The study also provides valuable clues about the evolutionary past of the country’s national flower. It shows that in the distant past ancestors of the Protea genus and larger Proteaceae family lost the specific genes that allow many other plants to have a mutually beneficial, nutrient-extracting relationship — arbuscular mycorrhiza symbiosis (or AM symbiosis) — with soil fungi growing on their roots.
“It means they've lost the ability to 'communicate' with fungi,” project leader, Eshchar Mizrachi, of the University of Pretoria's (UP) Department of Biochemistry, Genetics and Microbiology and the Forestry and Agricultural Biotechnology Institute (FABI) explains.

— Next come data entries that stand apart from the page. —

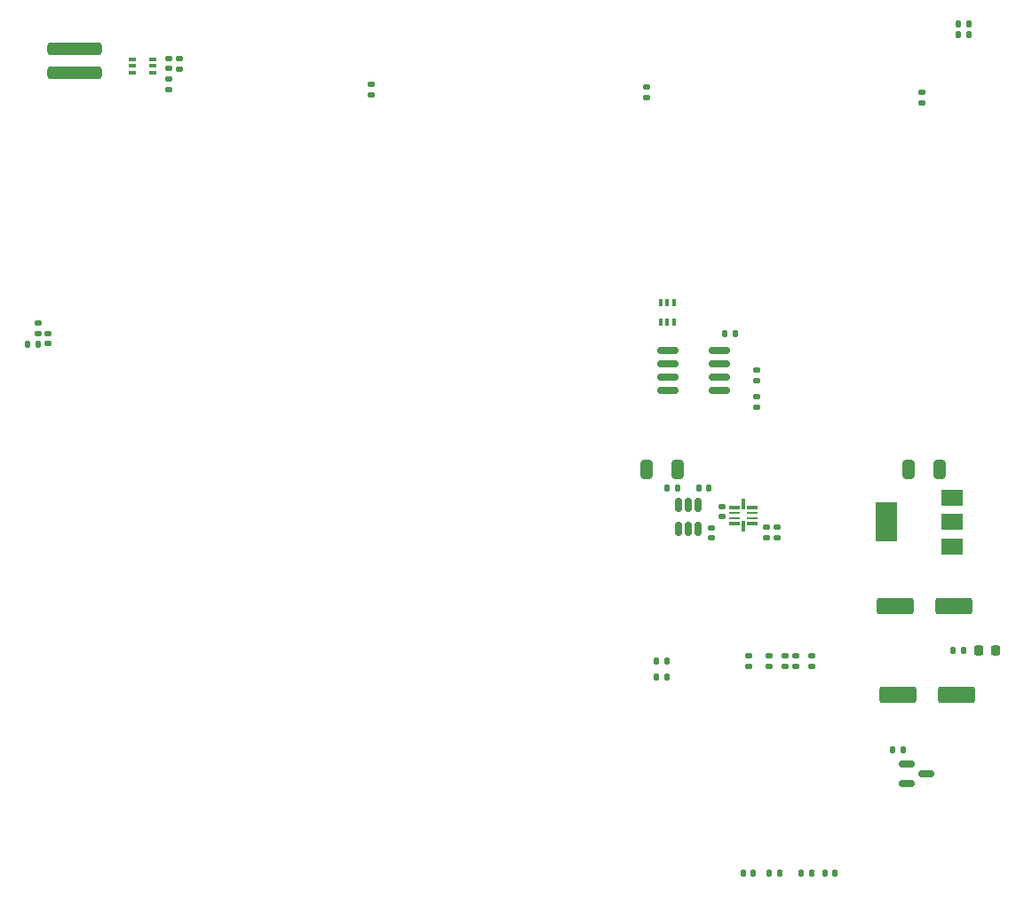
<source format=gbr>
%TF.GenerationSoftware,KiCad,Pcbnew,(7.0.0-rc1-56-g82a1175d72)*%
%TF.CreationDate,2023-05-08T22:11:16+09:00*%
%TF.ProjectId,E_Load,455f4c6f-6164-42e6-9b69-6361645f7063,rev?*%
%TF.SameCoordinates,Original*%
%TF.FileFunction,Paste,Top*%
%TF.FilePolarity,Positive*%
%FSLAX46Y46*%
G04 Gerber Fmt 4.6, Leading zero omitted, Abs format (unit mm)*
G04 Created by KiCad (PCBNEW (7.0.0-rc1-56-g82a1175d72)) date 2023-05-08 22:11:16*
%MOMM*%
%LPD*%
G01*
G04 APERTURE LIST*
G04 Aperture macros list*
%AMRoundRect*
0 Rectangle with rounded corners*
0 $1 Rounding radius*
0 $2 $3 $4 $5 $6 $7 $8 $9 X,Y pos of 4 corners*
0 Add a 4 corners polygon primitive as box body*
4,1,4,$2,$3,$4,$5,$6,$7,$8,$9,$2,$3,0*
0 Add four circle primitives for the rounded corners*
1,1,$1+$1,$2,$3*
1,1,$1+$1,$4,$5*
1,1,$1+$1,$6,$7*
1,1,$1+$1,$8,$9*
0 Add four rect primitives between the rounded corners*
20,1,$1+$1,$2,$3,$4,$5,0*
20,1,$1+$1,$4,$5,$6,$7,0*
20,1,$1+$1,$6,$7,$8,$9,0*
20,1,$1+$1,$8,$9,$2,$3,0*%
G04 Aperture macros list end*
%ADD10R,0.975000X0.300000*%
%ADD11R,0.975000X0.250000*%
%ADD12R,0.350000X1.030000*%
%ADD13RoundRect,0.140000X0.170000X-0.140000X0.170000X0.140000X-0.170000X0.140000X-0.170000X-0.140000X0*%
%ADD14RoundRect,0.135000X-0.135000X-0.185000X0.135000X-0.185000X0.135000X0.185000X-0.135000X0.185000X0*%
%ADD15RoundRect,0.135000X0.185000X-0.135000X0.185000X0.135000X-0.185000X0.135000X-0.185000X-0.135000X0*%
%ADD16RoundRect,0.140000X0.140000X0.170000X-0.140000X0.170000X-0.140000X-0.170000X0.140000X-0.170000X0*%
%ADD17RoundRect,0.135000X-0.185000X0.135000X-0.185000X-0.135000X0.185000X-0.135000X0.185000X0.135000X0*%
%ADD18R,0.650000X0.400000*%
%ADD19RoundRect,0.140000X-0.140000X-0.170000X0.140000X-0.170000X0.140000X0.170000X-0.140000X0.170000X0*%
%ADD20RoundRect,0.150000X-0.825000X-0.150000X0.825000X-0.150000X0.825000X0.150000X-0.825000X0.150000X0*%
%ADD21RoundRect,0.250000X-1.500000X-0.550000X1.500000X-0.550000X1.500000X0.550000X-1.500000X0.550000X0*%
%ADD22RoundRect,0.135000X0.135000X0.185000X-0.135000X0.185000X-0.135000X-0.185000X0.135000X-0.185000X0*%
%ADD23RoundRect,0.150000X-0.150000X0.512500X-0.150000X-0.512500X0.150000X-0.512500X0.150000X0.512500X0*%
%ADD24R,2.000000X1.500000*%
%ADD25R,2.000000X3.800000*%
%ADD26RoundRect,0.150000X-0.587500X-0.150000X0.587500X-0.150000X0.587500X0.150000X-0.587500X0.150000X0*%
%ADD27RoundRect,0.250000X0.325000X0.650000X-0.325000X0.650000X-0.325000X-0.650000X0.325000X-0.650000X0*%
%ADD28RoundRect,0.140000X-0.170000X0.140000X-0.170000X-0.140000X0.170000X-0.140000X0.170000X0.140000X0*%
%ADD29RoundRect,0.218750X-0.218750X-0.256250X0.218750X-0.256250X0.218750X0.256250X-0.218750X0.256250X0*%
%ADD30RoundRect,0.250000X-2.350000X0.325000X-2.350000X-0.325000X2.350000X-0.325000X2.350000X0.325000X0*%
%ADD31R,0.400000X0.650000*%
%ADD32RoundRect,0.250000X1.500000X0.550000X-1.500000X0.550000X-1.500000X-0.550000X1.500000X-0.550000X0*%
G04 APERTURE END LIST*
D10*
%TO.C,U5*%
X175587499Y-109609999D03*
D11*
X175587499Y-109109999D03*
X175587499Y-108609999D03*
D10*
X175587499Y-108109999D03*
D12*
X174749999Y-107799999D03*
D10*
X173912499Y-108109999D03*
D11*
X173912499Y-108609999D03*
X173912499Y-109109999D03*
D10*
X173912499Y-109609999D03*
D12*
X174749999Y-109919999D03*
%TD*%
D13*
%TO.C,C15*%
X178750000Y-123230000D03*
X178750000Y-122270000D03*
%TD*%
D14*
%TO.C,R3*%
X106490000Y-92490000D03*
X107510000Y-92490000D03*
%TD*%
%TO.C,R23*%
X180240000Y-143000000D03*
X181260000Y-143000000D03*
%TD*%
D15*
%TO.C,R1*%
X107500000Y-91500000D03*
X107500000Y-90480000D03*
%TD*%
D16*
%TO.C,C12*%
X168480000Y-106250000D03*
X167520000Y-106250000D03*
%TD*%
D17*
%TO.C,R16*%
X178000000Y-110000000D03*
X178000000Y-111020000D03*
%TD*%
D16*
%TO.C,C13*%
X175730000Y-143000000D03*
X174770000Y-143000000D03*
%TD*%
D18*
%TO.C,U3*%
X118449999Y-66624999D03*
X118449999Y-65974999D03*
X118449999Y-65324999D03*
X116549999Y-65324999D03*
X116549999Y-65974999D03*
X116549999Y-66624999D03*
%TD*%
D19*
%TO.C,C8*%
X170520000Y-106250000D03*
X171480000Y-106250000D03*
%TD*%
D14*
%TO.C,R10*%
X195240000Y-62000000D03*
X196260000Y-62000000D03*
%TD*%
D15*
%TO.C,R2*%
X139250000Y-68760000D03*
X139250000Y-67740000D03*
%TD*%
%TO.C,R8*%
X176000000Y-98510000D03*
X176000000Y-97490000D03*
%TD*%
%TO.C,R22*%
X181250000Y-123260000D03*
X181250000Y-122240000D03*
%TD*%
%TO.C,R7*%
X191750000Y-69510000D03*
X191750000Y-68490000D03*
%TD*%
D20*
%TO.C,U1*%
X167525000Y-93095000D03*
X167525000Y-94365000D03*
X167525000Y-95635000D03*
X167525000Y-96905000D03*
X172475000Y-96905000D03*
X172475000Y-95635000D03*
X172475000Y-94365000D03*
X172475000Y-93095000D03*
%TD*%
D21*
%TO.C,C2*%
X189200000Y-117500000D03*
X194800000Y-117500000D03*
%TD*%
D22*
%TO.C,R14*%
X167510000Y-122750000D03*
X166490000Y-122750000D03*
%TD*%
D15*
%TO.C,R19*%
X175250000Y-123260000D03*
X175250000Y-122240000D03*
%TD*%
D14*
%TO.C,R17*%
X189000000Y-131250000D03*
X190020000Y-131250000D03*
%TD*%
D23*
%TO.C,U4*%
X170450000Y-107862500D03*
X169500000Y-107862500D03*
X168550000Y-107862500D03*
X168550000Y-110137500D03*
X169500000Y-110137500D03*
X170450000Y-110137500D03*
%TD*%
D19*
%TO.C,C14*%
X182520000Y-143000000D03*
X183480000Y-143000000D03*
%TD*%
D24*
%TO.C,U2*%
X194649999Y-111799999D03*
X194649999Y-109499999D03*
D25*
X188349999Y-109499999D03*
D24*
X194649999Y-107199999D03*
%TD*%
D22*
%TO.C,R5*%
X195760000Y-121750000D03*
X194740000Y-121750000D03*
%TD*%
D26*
%TO.C,Q5*%
X190312500Y-132550000D03*
X190312500Y-134450000D03*
X192187500Y-133500000D03*
%TD*%
D27*
%TO.C,C1*%
X193500000Y-104500000D03*
X190550000Y-104500000D03*
%TD*%
D17*
%TO.C,R12*%
X120000000Y-67240000D03*
X120000000Y-68260000D03*
%TD*%
D13*
%TO.C,C7*%
X172750000Y-108980000D03*
X172750000Y-108020000D03*
%TD*%
D28*
%TO.C,C9*%
X171750000Y-110020000D03*
X171750000Y-110980000D03*
%TD*%
D29*
%TO.C,D1*%
X197212500Y-121750000D03*
X198787500Y-121750000D03*
%TD*%
D15*
%TO.C,R20*%
X177250000Y-123260000D03*
X177250000Y-122240000D03*
%TD*%
D14*
%TO.C,R18*%
X177240000Y-143000000D03*
X178260000Y-143000000D03*
%TD*%
D28*
%TO.C,C5*%
X120000000Y-65270000D03*
X120000000Y-66230000D03*
%TD*%
D30*
%TO.C,R9*%
X111000000Y-64375000D03*
X111000000Y-66625000D03*
%TD*%
D15*
%TO.C,R6*%
X176000000Y-96010000D03*
X176000000Y-94990000D03*
%TD*%
D19*
%TO.C,C6*%
X195270000Y-63000000D03*
X196230000Y-63000000D03*
%TD*%
D15*
%TO.C,R4*%
X165500000Y-69010000D03*
X165500000Y-67990000D03*
%TD*%
D13*
%TO.C,C3*%
X108500000Y-92470000D03*
X108500000Y-91510000D03*
%TD*%
D17*
%TO.C,R13*%
X177000000Y-109990000D03*
X177000000Y-111010000D03*
%TD*%
D27*
%TO.C,C11*%
X168475000Y-104500000D03*
X165525000Y-104500000D03*
%TD*%
D17*
%TO.C,R11*%
X121000000Y-65240000D03*
X121000000Y-66260000D03*
%TD*%
D15*
%TO.C,R21*%
X179750000Y-123260000D03*
X179750000Y-122240000D03*
%TD*%
D22*
%TO.C,R15*%
X167510000Y-124250000D03*
X166490000Y-124250000D03*
%TD*%
D19*
%TO.C,C4*%
X173020000Y-91500000D03*
X173980000Y-91500000D03*
%TD*%
D31*
%TO.C,Q1*%
X168149999Y-88549999D03*
X167499999Y-88549999D03*
X166849999Y-88549999D03*
X166849999Y-90449999D03*
X167499999Y-90449999D03*
X168149999Y-90449999D03*
%TD*%
D32*
%TO.C,C10*%
X195050000Y-126000000D03*
X189450000Y-126000000D03*
%TD*%
M02*

</source>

Proteaceae rely on cluster roots to extract as many nutrients as possible from even the poorest soils, and to better ‘mine’ for growth enhancing phosphorus.
It is still unclear whether this happened before or after cluster roots emerged in this plant family. “Knowledge about the genome allowed us to explain why they are unable to make the AM symbiosis association," says Mizrachi.
“It seems, as confirmed again by the Protea genome, that polyploidy confers some evolutionary advantage at times of environmental turmoil or stress. How that works exactly, is the topic of much further research,” adds co-researcher, Yves Van de Peer, who holds joint positions at Ghent University and the VIB Centre for Plant Systems Biology in Belgium, UP and the Nanjing Agricultural University in China.